From punk to pub rock, everything in between and everything on the outside, Elvis Costello has always got away with doing whatever he wants because, well, he’s good at all of it.

That and, despite his near-legendary status, he prefers to toil on the periphery. His greatest expectations have always begun and ended with himself — we’ve just been along for the wonderful ride, which has now lasted 40 years … and counting.

Following the eloquent words of Dr. Martha Hart to open this special evening, the now-62-year-old former Declan Patrick McManus, smiled broadly while receiving a long, warm, enthusiastic welcome … merely for walking onto the Jube stage. Now, that’s respect!

While it’s true we’re all aging at the same clip, it wouldn’t take long to understand that some are just doing it more gracefully and joyfully than others.

On a clean, well-lit stage featuring a giant old-school television, and littered only with a baby grand piano and about a half dozen guitars, Costello spoke not a word, but went straight to his work, launching into 1977’s (Angels Wanna Wear My) Red Shoes, as well as Poison Moon and While Accidents Will Happen at the front end of a set that would clock in at two hours.

“It seems like just yesterday,” Costello mused, taking a good, long look around his surroundings. “But it’s been 38 years last I last stood on this stage.”

The wide range of admirers (20- and 30-something hipsters, and, mostly, 40- and 50-something musos who were there when new wave and punk were a thing) hooted and hollered while embracing the past and the present.

In keeping with a career of perpetual musical motion, Costello finds new ways to play old songs — his own, or those of others.

His sparse arrangement of Ascension Day gave it an emotion not even felt within the grooves of the 2006 Allan Toussaint collaboration, The River In Reverse (on vinyl, of course), while Everyday I Write The Book from 1983’s Punch The Clock leaped from the PA with the (albeit quieter) intensity of his late ’70s new wave and punk halcyon days.

The unpredictable set list ebbed and flowed through Church Underground, the piano-fuelled melancholy of Shipbuilding and Deep Dark Truthful Mirror from 1989’s Spike, in each case, and in a Dylan-esque manner, regurgitating old lyrics in new, interesting ways, which he sees fit. True artistry isn’t so easily defined or explained in 2016, and often Costello proves that it doesn’t need to be.

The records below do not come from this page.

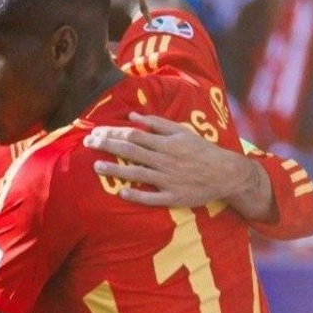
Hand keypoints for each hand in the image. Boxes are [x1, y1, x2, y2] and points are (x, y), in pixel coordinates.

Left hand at [84, 113, 258, 208]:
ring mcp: (168, 180)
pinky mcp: (173, 197)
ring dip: (116, 170)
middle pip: (131, 152)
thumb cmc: (201, 150)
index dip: (112, 133)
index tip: (95, 132)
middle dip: (107, 146)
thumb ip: (157, 123)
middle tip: (87, 144)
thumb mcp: (182, 132)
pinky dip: (138, 195)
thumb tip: (134, 115)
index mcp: (166, 143)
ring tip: (96, 166)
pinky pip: (153, 197)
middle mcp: (165, 160)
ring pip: (138, 174)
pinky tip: (122, 193)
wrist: (225, 174)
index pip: (134, 135)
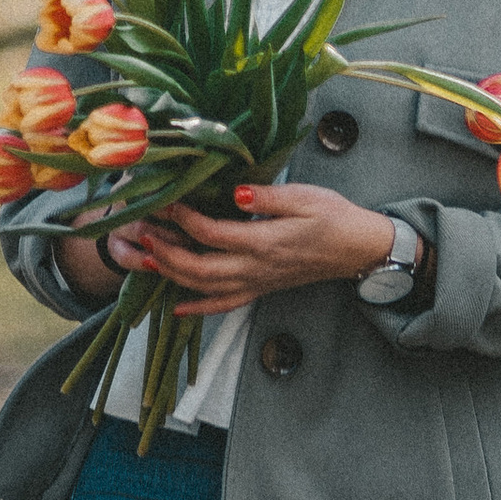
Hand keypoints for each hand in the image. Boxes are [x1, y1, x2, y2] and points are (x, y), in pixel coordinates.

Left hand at [115, 181, 399, 316]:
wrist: (359, 250)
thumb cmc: (335, 218)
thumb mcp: (307, 197)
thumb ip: (269, 198)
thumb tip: (235, 192)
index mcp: (265, 243)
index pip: (213, 233)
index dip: (184, 218)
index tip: (164, 200)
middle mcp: (256, 269)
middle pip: (199, 267)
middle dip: (165, 252)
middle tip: (141, 232)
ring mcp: (257, 283)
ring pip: (205, 287)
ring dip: (171, 276)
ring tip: (145, 259)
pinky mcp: (261, 288)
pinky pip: (224, 304)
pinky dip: (198, 306)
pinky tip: (177, 306)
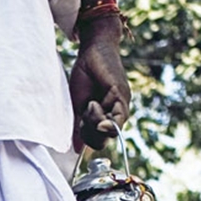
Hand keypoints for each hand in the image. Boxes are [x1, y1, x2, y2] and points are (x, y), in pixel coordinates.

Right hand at [69, 24, 130, 151]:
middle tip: (84, 113)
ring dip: (96, 121)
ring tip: (90, 104)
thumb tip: (77, 150)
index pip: (99, 141)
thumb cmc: (85, 75)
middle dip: (91, 132)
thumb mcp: (77, 106)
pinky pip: (118, 118)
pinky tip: (95, 105)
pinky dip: (106, 116)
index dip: (87, 139)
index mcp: (104, 117)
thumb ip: (78, 128)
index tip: (79, 124)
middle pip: (105, 139)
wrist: (92, 50)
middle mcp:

Bespectacled (of course) and looking sharp in a black suit and jaunty red hat, his constantly entertaining stories and child-like curiosity of music history is evident through everything from the (thus far) unreleased gems, No Man’s Woman and A Face In The Crowd, to the 1930 Roy Turk-penned jazz number Walkin’ My Baby Back Home and the electric burst of 1977’s Watching The Detectives.

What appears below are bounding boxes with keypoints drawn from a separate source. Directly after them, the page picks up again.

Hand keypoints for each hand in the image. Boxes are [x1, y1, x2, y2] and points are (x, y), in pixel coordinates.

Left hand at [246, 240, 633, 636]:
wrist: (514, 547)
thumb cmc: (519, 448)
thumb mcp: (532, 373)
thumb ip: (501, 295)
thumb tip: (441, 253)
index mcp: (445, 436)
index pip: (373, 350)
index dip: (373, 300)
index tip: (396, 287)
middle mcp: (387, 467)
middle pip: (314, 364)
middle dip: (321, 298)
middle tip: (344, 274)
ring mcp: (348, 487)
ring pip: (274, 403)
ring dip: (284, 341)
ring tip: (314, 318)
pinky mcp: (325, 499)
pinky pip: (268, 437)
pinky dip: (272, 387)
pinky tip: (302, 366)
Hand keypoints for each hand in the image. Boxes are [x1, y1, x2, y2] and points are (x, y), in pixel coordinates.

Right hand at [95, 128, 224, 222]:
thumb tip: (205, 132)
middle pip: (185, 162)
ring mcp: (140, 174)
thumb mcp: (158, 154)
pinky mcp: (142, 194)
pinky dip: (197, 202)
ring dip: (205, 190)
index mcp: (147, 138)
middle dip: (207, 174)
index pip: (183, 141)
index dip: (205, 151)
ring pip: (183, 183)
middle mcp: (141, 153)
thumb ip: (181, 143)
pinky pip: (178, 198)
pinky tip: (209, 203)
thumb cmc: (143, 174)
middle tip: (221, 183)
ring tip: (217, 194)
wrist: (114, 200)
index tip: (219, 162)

In a rare bout of true nostalgia, many 40-something fans in attendance remembered why they fell in love with Veronica — a terrific interpretation. Some crushes just never go away.

(What’s So Funny ’Bout) Peace, Love And Understanding … on this night, absolutely nothing at all.

The Owen Hart Foundation is a tremendous organization for which all Calgarians can be extremely proud. Its mandate, “providing opportunities for hard-working people who have limited resources and unlimited potential,” is the bountiful cake.

Last night’s opportunity of an unforgettable evening with a world-class artist is the best icing Costello fans, and music fans in general, could ever have hoped for.

It was, indeed, a Merry Christmas wish for us all.